**Excerpt to read:**

Thousands gathered overnight in Tahrir Square, Cairo, to demonstrate against Egypt’s election results which will pit deposed ruler Hosni Mubarak’s last prime minister Ahmed Shafiq against Muslim Brotherhood candidate Mohamed Mursi in a runoff election on June 16 and 17, al Ahram reports.
According to Egypt’s Supreme Presidential Electoral Commission (SPEC) officially announced on Monday the results of the first round, with Mohamed Mursi at the head of the pack with 5,764,952 votes, and Ahmed Shafiq second with 5,505,327 votes.
46.42 per cent of eligible voters participated in the first round.
On Monday night, Shafiq’s presidential campaign headquarters in the upscale Dokki neighborhood in Cairo were ransacked and set on fire.
“They seemed to know what they were after and they went directly to the storage rooms and set them on fire using petrol bombs,” Ahmed Abdel Ghani, 30, a member of Shafiq’s campaign, told Reuters.
The main headquarters villa did not burn, but protesters destroyed computers inside.

**What the task asks:**
Answer these questions using the news report on Egypt's election results:
(a) How many votes did Mohamed Mursi receive in the first round?
(b) What percentage of eligible voters took part in the first round?
(c) In which Cairo neighborhood was Shafiq's presidential campaign headquarters located?

Source records:

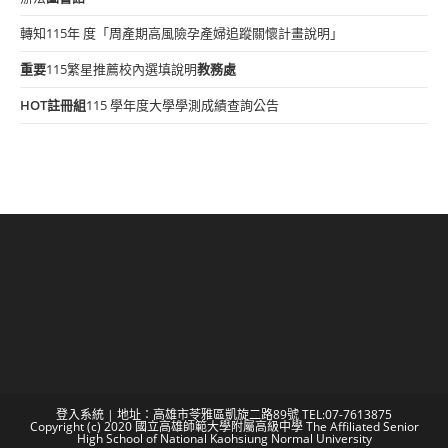
轉知115年 度「周產期高風險孕產婦追蹤關懷計畫說明」
重要
115繁星推薦校內選填說明
教務處
HOT
註冊組
115 學年度大學學測成績查詢公告
登入系統
| 地址：高雄市苓雅區凱旋二路89號 TEL:07-7613875
Copyright (c) 2020 國立高雄師範大學附屬高級中學 The Affiliated Senior
High School of National Kaohsiung Normal University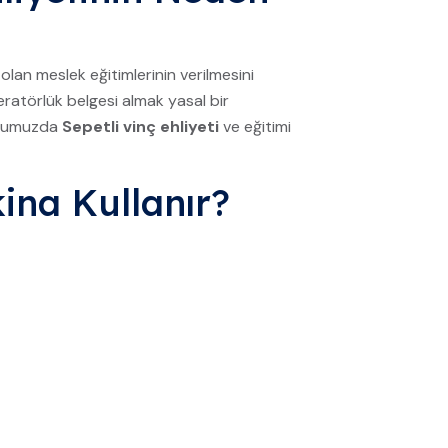
olan meslek eğitimlerinin verilmesini
eratörlük belgesi almak yasal bir
rumumuzda
Sepetli vinç ehliyeti
ve eğitimi
kina Kullanır?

**Finished exercise:**
(a) 5,764,952 votes
(b) 46.42 per cent
(c) Dokki